Replication Features of a ZFS Storage Pool

ZFS provides two levels of data redundancy in a mirrored and a RAID-Z configuration.

Mirrored Storage Pool Configuration

A mirrored storage pool configuration requires at least two disks, preferrably on separate controllers. Many disks can be used in a mirrored configuration. In addition, you can create more than one mirror in each pool. Conceptually, a simple mirrored configuration would look similar to the following:

mirror c1t0d0 c2t0d0

Conceptually, a more complex mirrored configuration would look similar to the following:

mirror c1t0d0 c2t0d0 c3t0d0 mirror c4t0d0 c5t0d0 c6t0d0

For information about creating a mirrored storage pool, see Creating a Mirrored Storage Pool.

RAID-Z Storage Pool Configuration

In addition to a mirrored storage pool configuration, ZFS provides a RAID-Z configuration. RAID-Z is similar to RAID-5.

All traditional RAID-5-like algorithms (RAID-4. RAID-5. RAID-6, RDP, and EVEN-ODD, for example) suffer from a problem known as the “RAID-5 write hole.” If only part of a RAID-5 stripe is written, and power is lost before all blocks have made it to disk, the parity will remain out of sync with the data, and therefore useless, forever (unless a subsequent full-stripe write overwrites it). In RAID-Z, ZFS uses variable-width RAID stripes so that all writes are full-stripe writes. This design is only possible because ZFS integrates file system and device management in such a way that the file system's metadata has enough information about the underlying data replication model to handle variable-width RAID stripes. RAID-Z is the world's first software-only solution to the RAID-5 write hole.

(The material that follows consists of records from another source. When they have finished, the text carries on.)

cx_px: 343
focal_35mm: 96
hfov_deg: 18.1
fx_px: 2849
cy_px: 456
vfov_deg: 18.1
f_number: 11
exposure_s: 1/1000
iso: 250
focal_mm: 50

You need at least two disks for a RAID-Z configuration. Otherwise, no special hardware is required to create a RAID-Z configuration. Currently, RAID-Z provides single parity. For example, if you have three disks in a RAID-Z configuration, parity data occupies space equal to one of the three disks.

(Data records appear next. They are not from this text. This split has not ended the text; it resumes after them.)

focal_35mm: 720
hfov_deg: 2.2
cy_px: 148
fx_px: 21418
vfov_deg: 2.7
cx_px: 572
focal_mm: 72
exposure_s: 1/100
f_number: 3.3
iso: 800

Conceptually, RAID-Z configuration with three disks would look similar to the following:

raidz c1t0d0 c2t0d0 c3t0d0

A more complex conceptual RAID-Z configuration would look similar to the following:

raidz c1t0d0 c2t0d0 c3t0d0 c4t0d0 c5t0d0 c6t0d0 c7t0d0 raidz c8t0d0 c9t0d0 c10t0d0 c11t0d0 c12t0d0 c13t0d0 c14t0d0

If you are creating a RAID-Z configuration with many disks, as in this example, a RAID-Z configuration with 14 disks is better split into a two 7-disk groupings. RAID-Z configurations with single-digit groupings of disks should perform better.

For information about creating a RAID-Z storage pool, see Creating a RAID-Z Storage Pool.

Self-Healing Data in a Replicated Configuration

ZFS provides for self-healing data in a mirrored or RAID-Z configuration.

When a bad data block is detected, not only does ZFS fetch the correct data from another replicated copy, but it also repairs the bad data by replacing it with the good copy.

Dynamic Striping in a Storage Pool

For each virtual device that is added to the pool, ZFS dynamically stripes data across all available devices. The decision about where to place data is done at write time, so no fixed width stripes are created at allocation time.

When virtual devices are added to a pool, ZFS gradually allocates data to the new device in order to maintain performance and space allocation policies. Each virtual device can also be a mirror or a RAID-Z device that contains other disk devices or files. This configuration allows for flexibility in controlling the fault characteristics of your pool. For example, you could create the following configurations out of 4 disks:

  • Four disks using dynamic striping

  • One four-way RAID-Z configuration

  • Two two-way mirrors using dynamic striping

While ZFS supports combining different types of virtual devices within the same pool, this practice is not recommended. For example, you can create a pool with a two-way mirror and a three-way RAID-Z configuration. However, your fault tolerance is as good as your worst virtual device, RAID-Z in this case. The recommended practice is to use top-level virtual devices of the same type with the same replication level in each device.